Little Compton
"Little Compton doesn't post road signs for half its own landmarks, and somehow that's the whole point."
A farm-and-fishing town at the far southeastern tip of the state where stone walls outnumber people and the general store still runs the community's whole social calendar. Lia and I got lost on purpose down its unmarked lanes and found some of the best sweet corn either of us has ever eaten.
Little Compton sits out on its own peninsula between the Sakonnet River and the open Atlantic, closer in spirit to a working farm town than to the yacht-club version of coastal Rhode Island most visitors expect. There’s no real downtown, just a green with a white 1832 meetinghouse, a burial ground with headstones dating to the 1670s, and the Commons General Store, which locals treat less as a shop than as the town’s living room. Lia and I bought sandwiches there and ended up chatting for twenty minutes with the owner about which farm stands were worth the detour that week — information that, she made clear, wasn’t printed anywhere.

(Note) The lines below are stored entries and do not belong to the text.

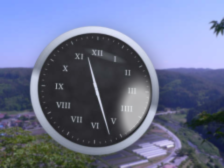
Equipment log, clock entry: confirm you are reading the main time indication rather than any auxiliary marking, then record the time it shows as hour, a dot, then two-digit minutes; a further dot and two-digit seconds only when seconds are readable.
11.27
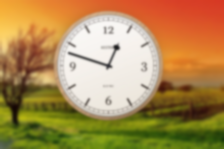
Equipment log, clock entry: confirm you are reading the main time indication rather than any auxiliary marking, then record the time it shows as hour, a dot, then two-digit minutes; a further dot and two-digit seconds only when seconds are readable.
12.48
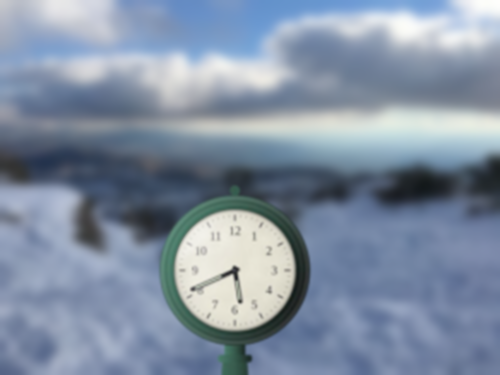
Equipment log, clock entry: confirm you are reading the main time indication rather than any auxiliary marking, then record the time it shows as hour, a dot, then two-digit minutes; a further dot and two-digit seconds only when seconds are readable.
5.41
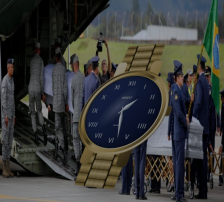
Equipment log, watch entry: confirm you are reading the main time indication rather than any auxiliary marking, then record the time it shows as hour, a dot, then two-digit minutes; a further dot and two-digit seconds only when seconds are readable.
1.28
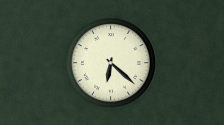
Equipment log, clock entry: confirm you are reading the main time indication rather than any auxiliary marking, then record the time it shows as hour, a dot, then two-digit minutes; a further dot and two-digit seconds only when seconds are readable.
6.22
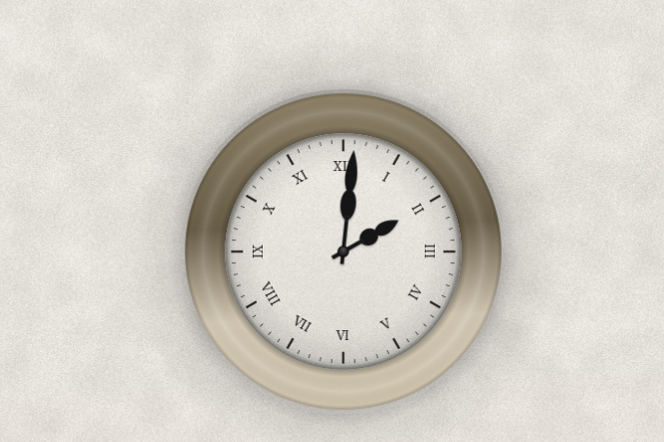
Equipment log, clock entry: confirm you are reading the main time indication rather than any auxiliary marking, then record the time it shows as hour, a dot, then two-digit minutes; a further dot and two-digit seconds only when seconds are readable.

Sakonnet Point and the working harbor
We drove out to Sakonnet Point, a small, unglamorous harbor where lobster boats and a handful of charter fishermen work out of weathered shacks, with none of the polish of Newport thirty minutes north. A rocky breakwater curls out into the Atlantic, and we walked it as waves broke over the far end, salt spray drifting back at us, while a couple of locals cast for striped bass off the rocks without paying us any mind at all. It felt like the kind of spot that exists specifically because it hasn’t been discovered.

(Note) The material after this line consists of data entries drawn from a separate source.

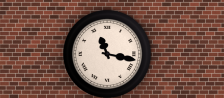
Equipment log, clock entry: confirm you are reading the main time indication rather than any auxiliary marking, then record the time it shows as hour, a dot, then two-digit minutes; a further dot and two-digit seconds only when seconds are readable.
11.17
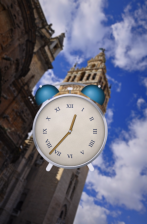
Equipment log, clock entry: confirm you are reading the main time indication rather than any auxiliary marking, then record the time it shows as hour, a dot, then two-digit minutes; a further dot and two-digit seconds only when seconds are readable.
12.37
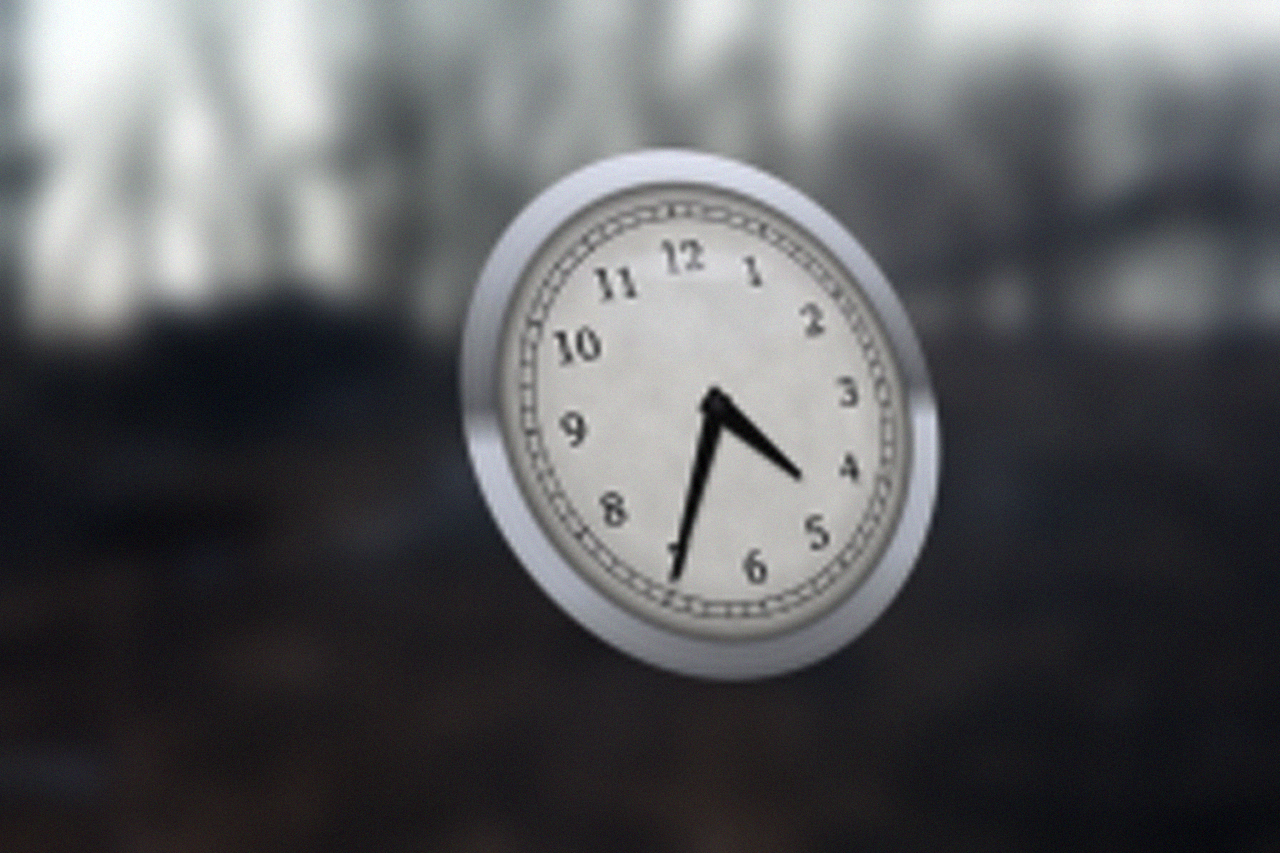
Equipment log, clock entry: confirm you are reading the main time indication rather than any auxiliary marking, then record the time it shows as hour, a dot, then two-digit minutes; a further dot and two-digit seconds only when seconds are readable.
4.35
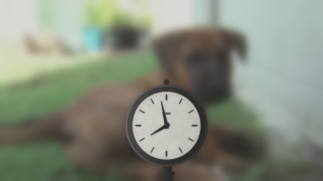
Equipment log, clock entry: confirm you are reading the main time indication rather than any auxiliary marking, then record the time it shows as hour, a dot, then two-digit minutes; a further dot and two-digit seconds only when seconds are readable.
7.58
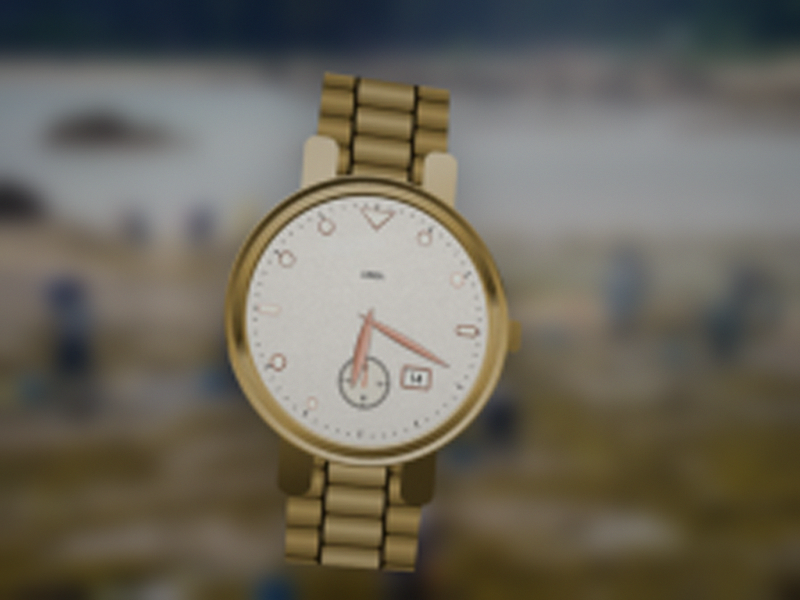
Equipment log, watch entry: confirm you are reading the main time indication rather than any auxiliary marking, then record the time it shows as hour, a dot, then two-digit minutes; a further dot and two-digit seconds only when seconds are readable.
6.19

Sweet corn and stone walls
Little Compton’s real currency is agriculture — this stretch of the state has some of the richest farmland in New England, and the stone walls dividing pastures here were mostly stacked by hand in the 1700s, still standing without mortar centuries later. We stopped at a roadside stand for corn that had clearly been picked that morning, and Lia, who is generally unimpressed by corn, admitted it was the best she’d had outside of a Mexican street cart, which from her is close to a five-star review.

Getting There
T.F. Green International Airport (PVD) is about fifty minutes northwest. From Providence, it’s roughly an hour’s drive south via Route 24 and Route 77. A car is essential — there is no public transit here, and half the point is the unmarked back roads.